## Provided text
TR: You and the Deadly Sins are on a non-performance related night out. What shenanigans do you get into? 

BB: Well The Graffenstyne Creature (Gluttony) is always hungry so we would start by hitting up a local elementary school for a quick bite. From there we would probably need to satisfy the sexual appetite of The Baroness le Croix (Lust) so next stop would be a gay bar of sorts where we could sodomize everyone and thing that we happen upon us. About this time Becca Gaijin (Sloth) would say she was coming up off her downers and we would make a stop on main and hastings where we would sharpen our knives on the ribcages of a skeezy drug dealer or 2 before ditching their bodies in a dumpster. At this point I would have to climb into the dumpster to pull hot and bothered Baroness off the corpses so Burns The Dragon (Greed) could then rob them and light the dumpsters on fire. This is when we would all strip naked and dance in the light of the flames summoning Satan to accompany us to the Strip club where we would pick up Nympho Vainiac (Vanity) who has been taking her sweet-ass time fixing her face with makeup she stole off the dancers she sold bad drugs to. I would have a look at the dead strippers to see if they were worthy of filling in for our now-vacant position of Envy. Here’s when I would probably have to talk Sherry Hymen (Wrath) out of locking the doors and gunning down the patrons since it’s one of the only bars we can still hang out in. She would make some crazy excuse like “these people are all responsible for the death of hundreds of innocent puppies and they deserve to die” knowing I have a soft spot for puppies I would probably say “OK, Sherry, do what ya want” but then as a compromise  we would then go light some local churches on fire under my instruction where Satan, and I would do things together that would make the writings of The Marquis De Sade look like nursery rhymes in comparison and we would call it a night.

It happens. Some ladies don’t just stay dead.

TR: There’ve been a lot of fakers and contenders to the gore-lesque throne. How can we recognize a pretender from the genuine article? 

BB: Well usually about the time when they pull out a beer pitcher of blood and pour it on their tits. Or one of many performers who use the term Gorelesque for any Burlesque act that contains a connotation of the horror genre. If it doesn’t involve reasonable special effects and actual creativity it’s not Gorelesque. Oh yeah it also has to make you feel extremely guilty for enjoying it. If you go home and cut yourself about it then it’s definitely Gorelesque. As far as I have seen, there are only 2 troupes around that fit this bill. While of course we are one of them there is a annual production in Australia called “Gorelesque” which has definitely embodied a lot of these aspects of this genre. As I have never seen them portray real-life human depravity nor make me uncomfortable mentally or physically we still win. (Wink)

TR: Who are you top five favourite serial killers?

BB: While 5 is just not enough I will list my 6 TOP favourites, but there are so many more who inspire me on a daily basis.

## Stored data

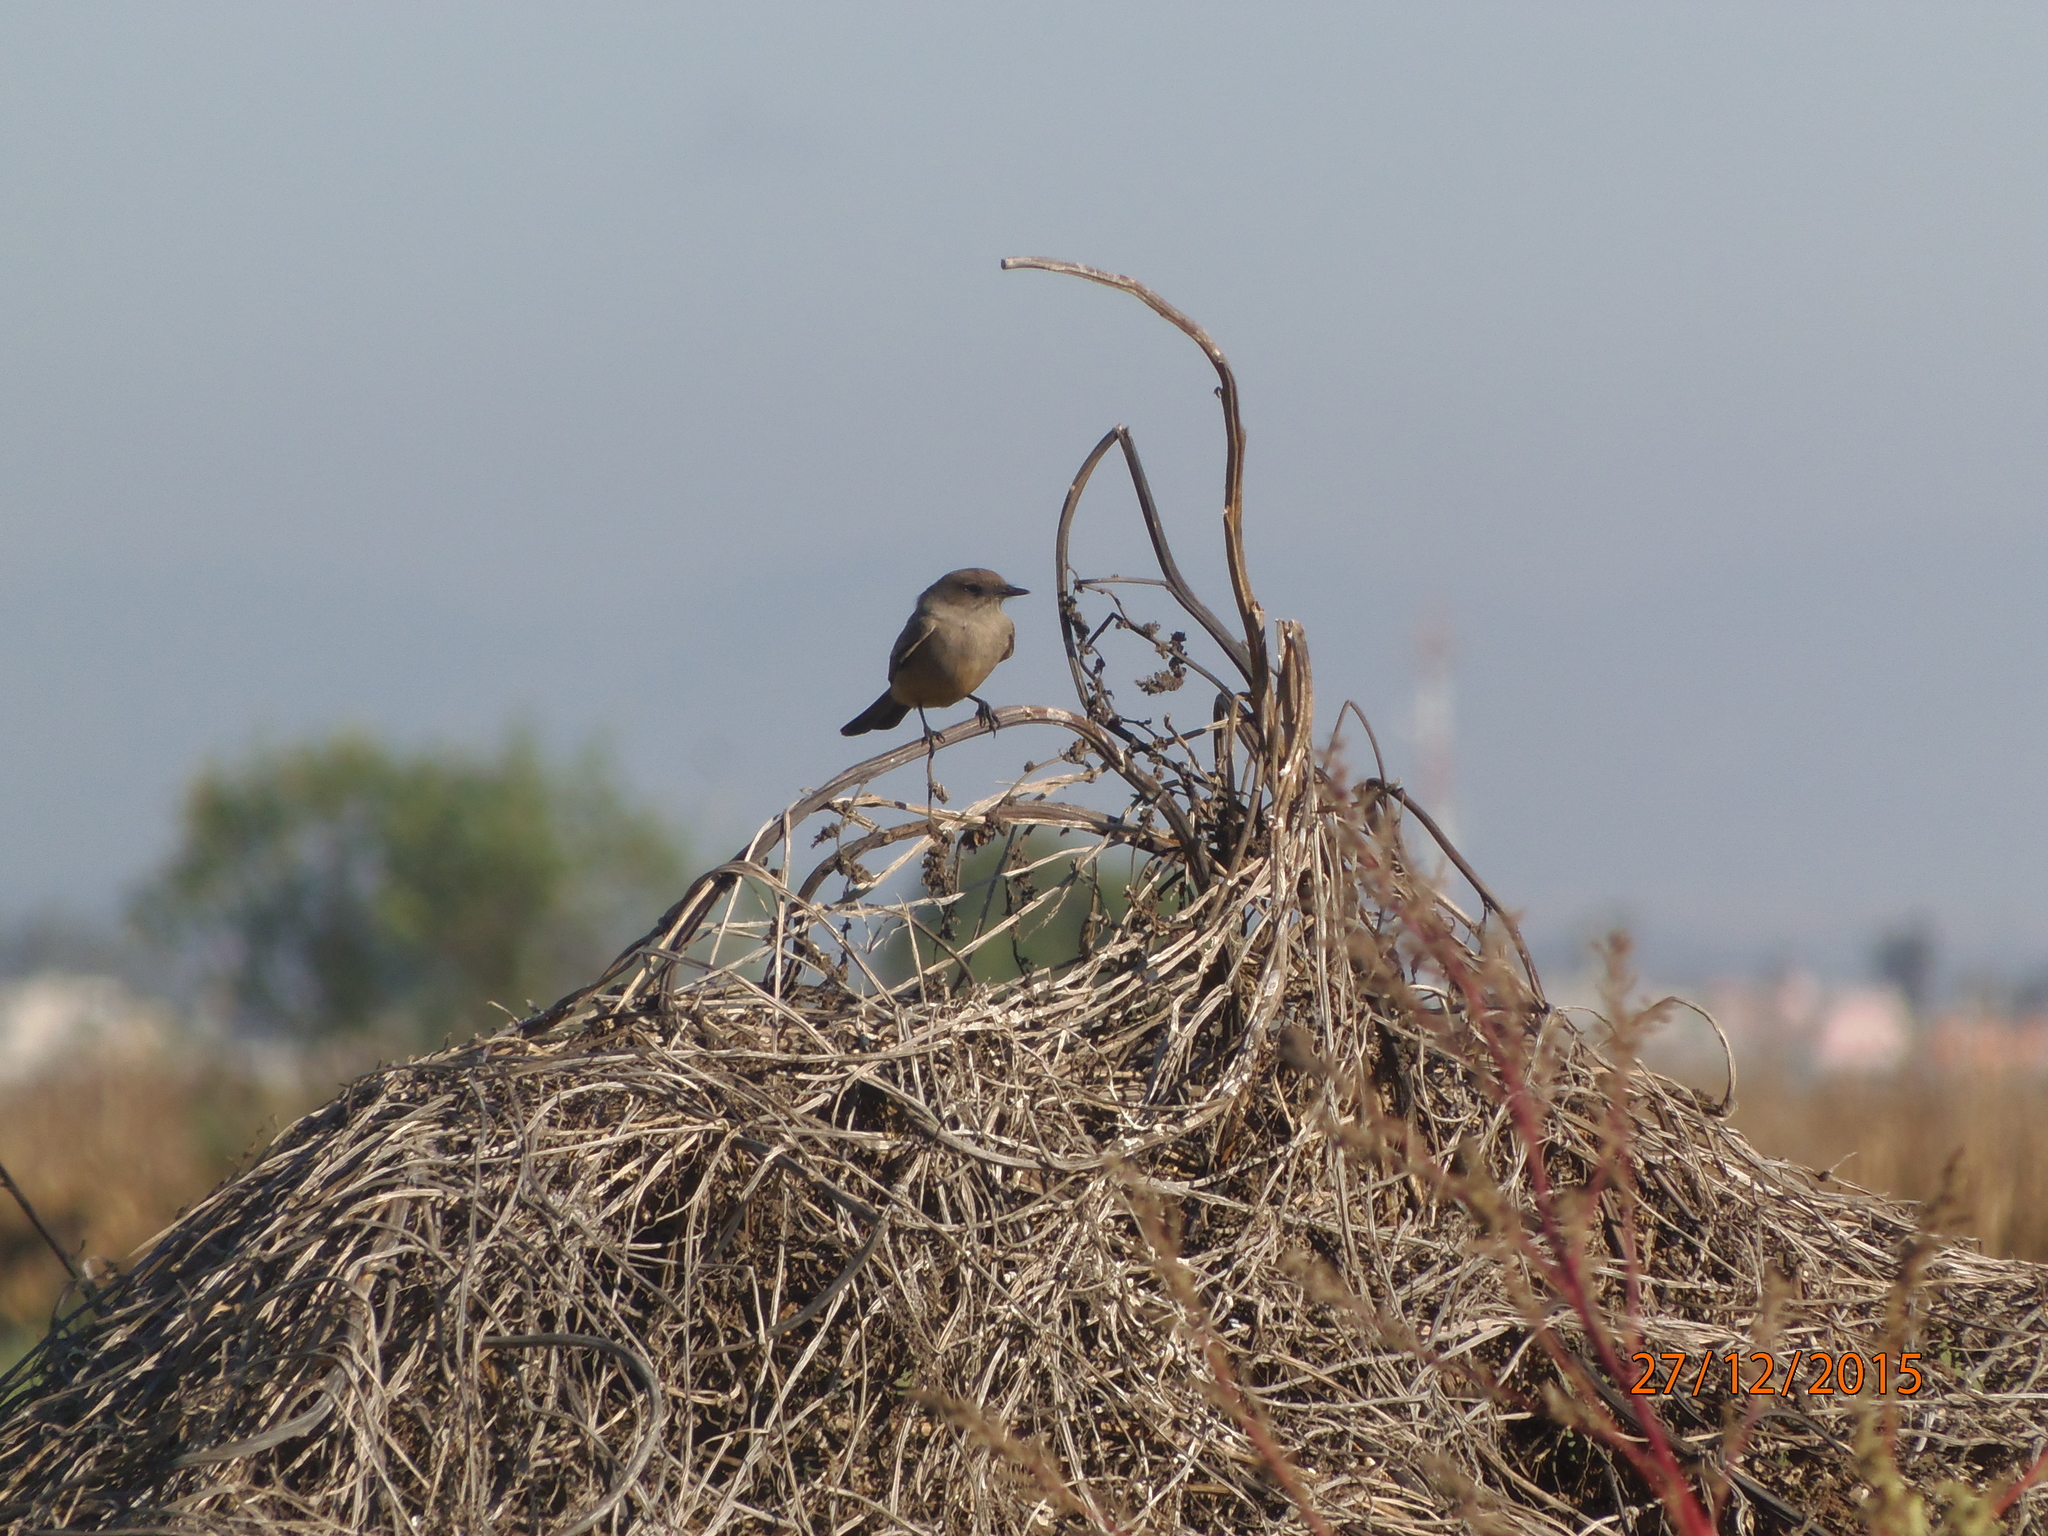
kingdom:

---

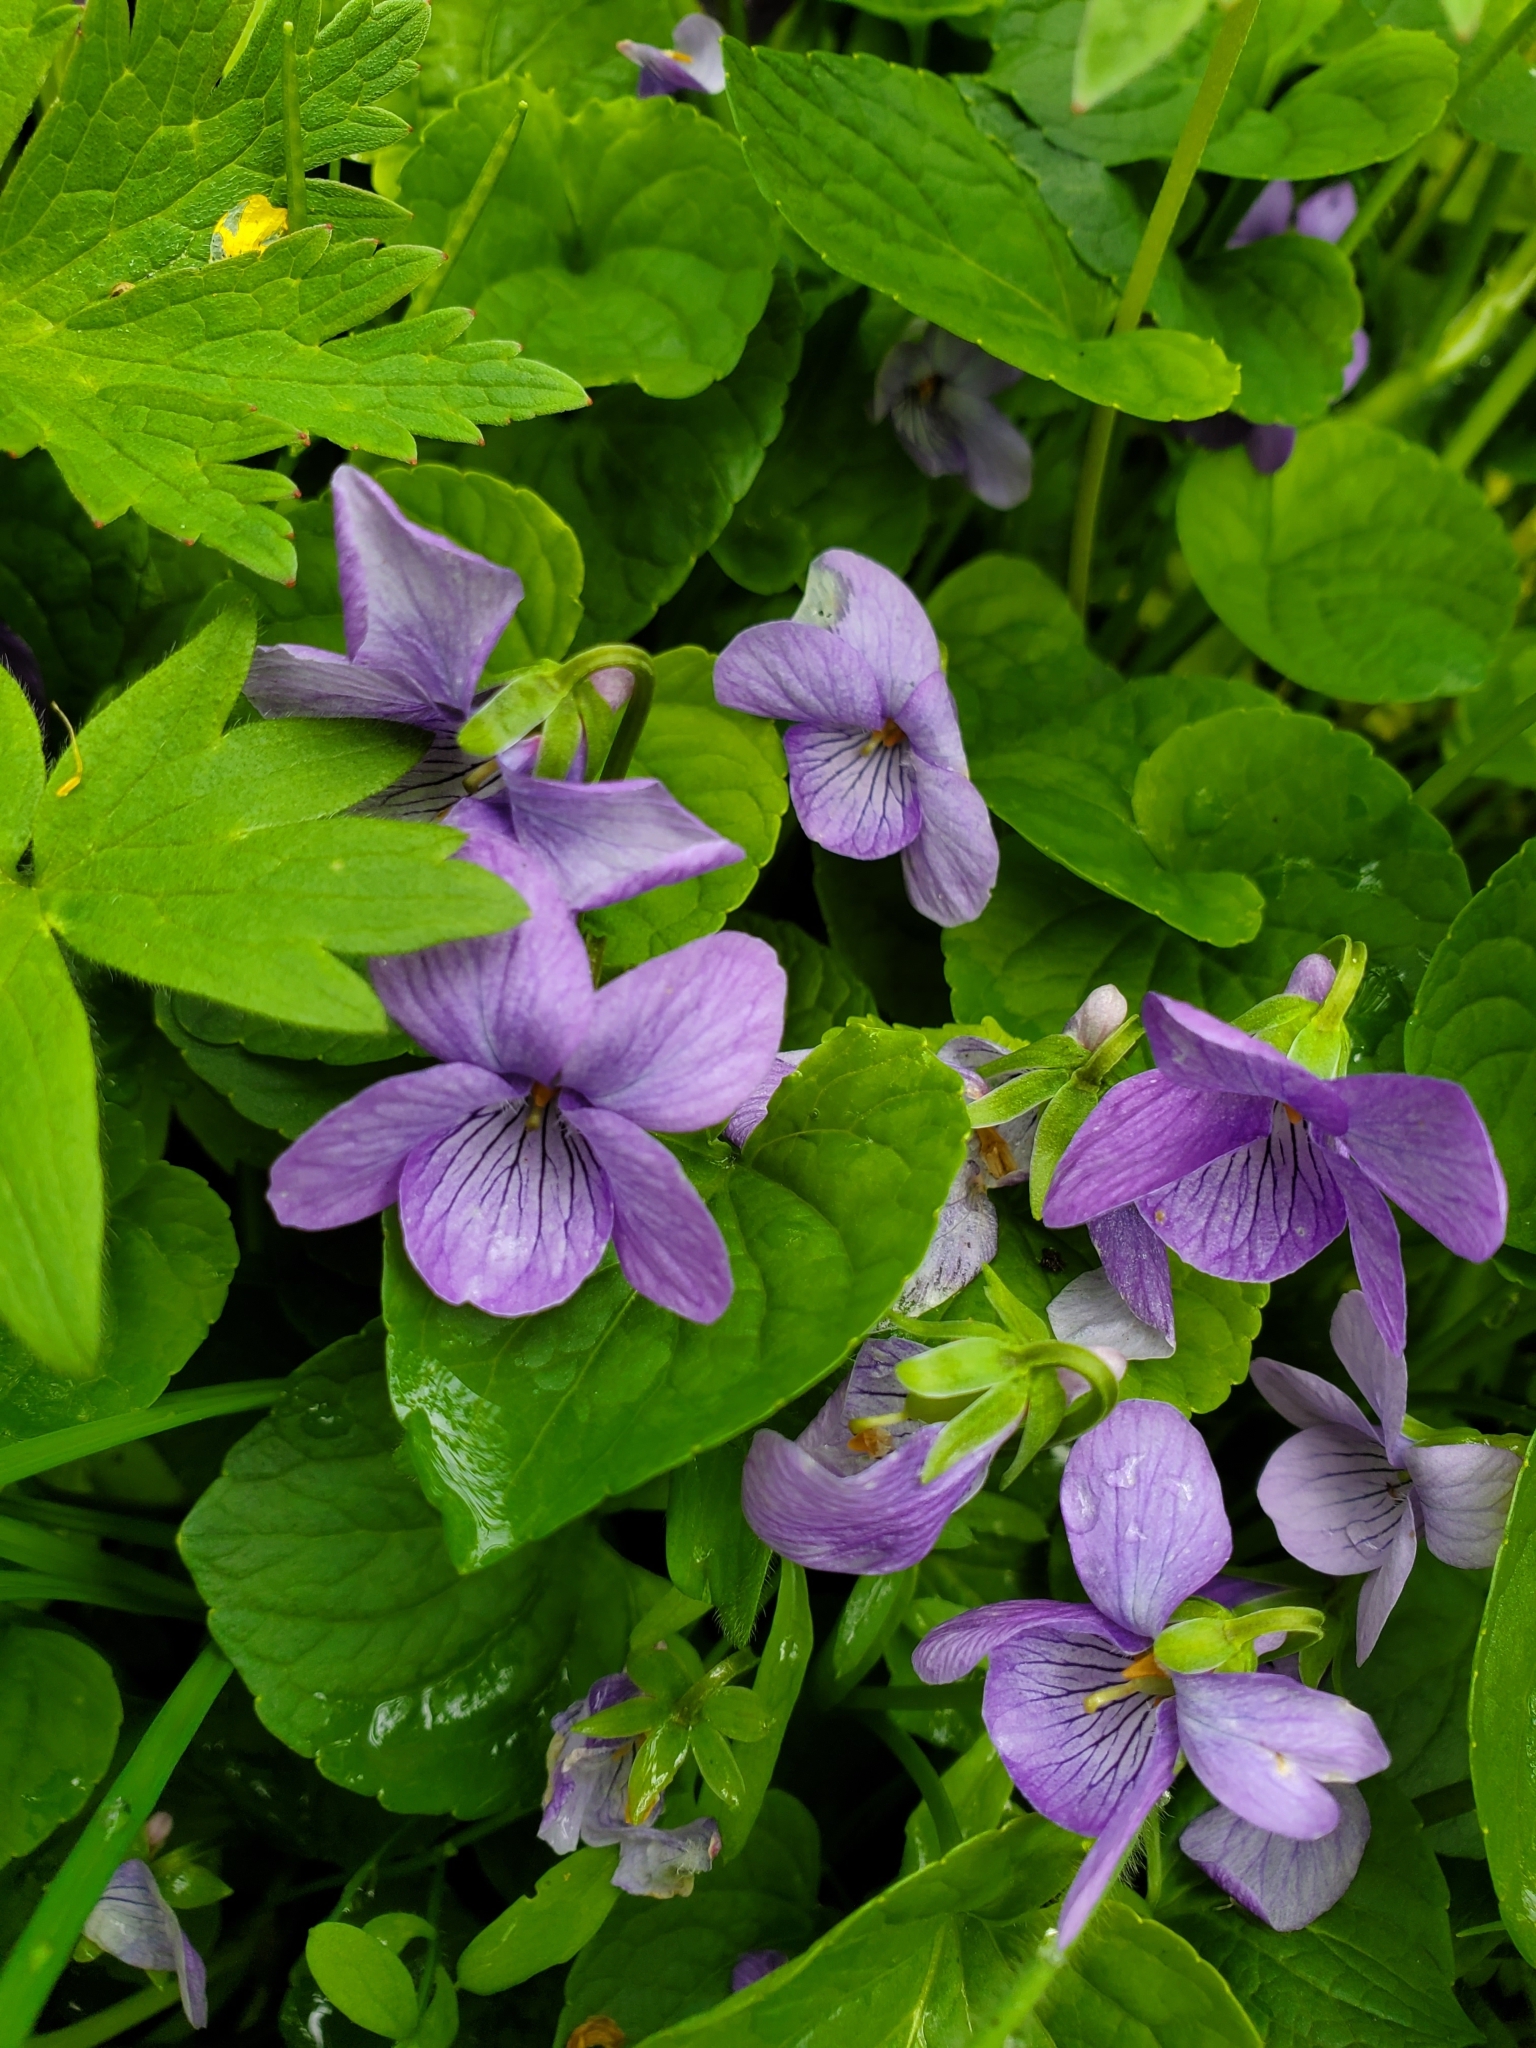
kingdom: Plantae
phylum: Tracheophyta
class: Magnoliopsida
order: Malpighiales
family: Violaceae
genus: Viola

## Stated problem
Please reproduce the passage from the interview above, between "BB: Well usually" and "favourite serial killers?", inclusive.

## Problem solution
BB: Well usually about the time when they pull out a beer pitcher of blood and pour it on their tits. Or one of many performers who use the term Gorelesque for any Burlesque act that contains a connotation of the horror genre. If it doesn’t involve reasonable special effects and actual creativity it’s not Gorelesque. Oh yeah it also has to make you feel extremely guilty for enjoying it. If you go home and cut yourself about it then it’s definitely Gorelesque. As far as I have seen, there are only 2 troupes around that fit this bill. While of course we are one of them there is a annual production in Australia called “Gorelesque” which has definitely embodied a lot of these aspects of this genre. As I have never seen them portray real-life human depravity nor make me uncomfortable mentally or physically we still win. (Wink)

TR: Who are you top five favourite serial killers?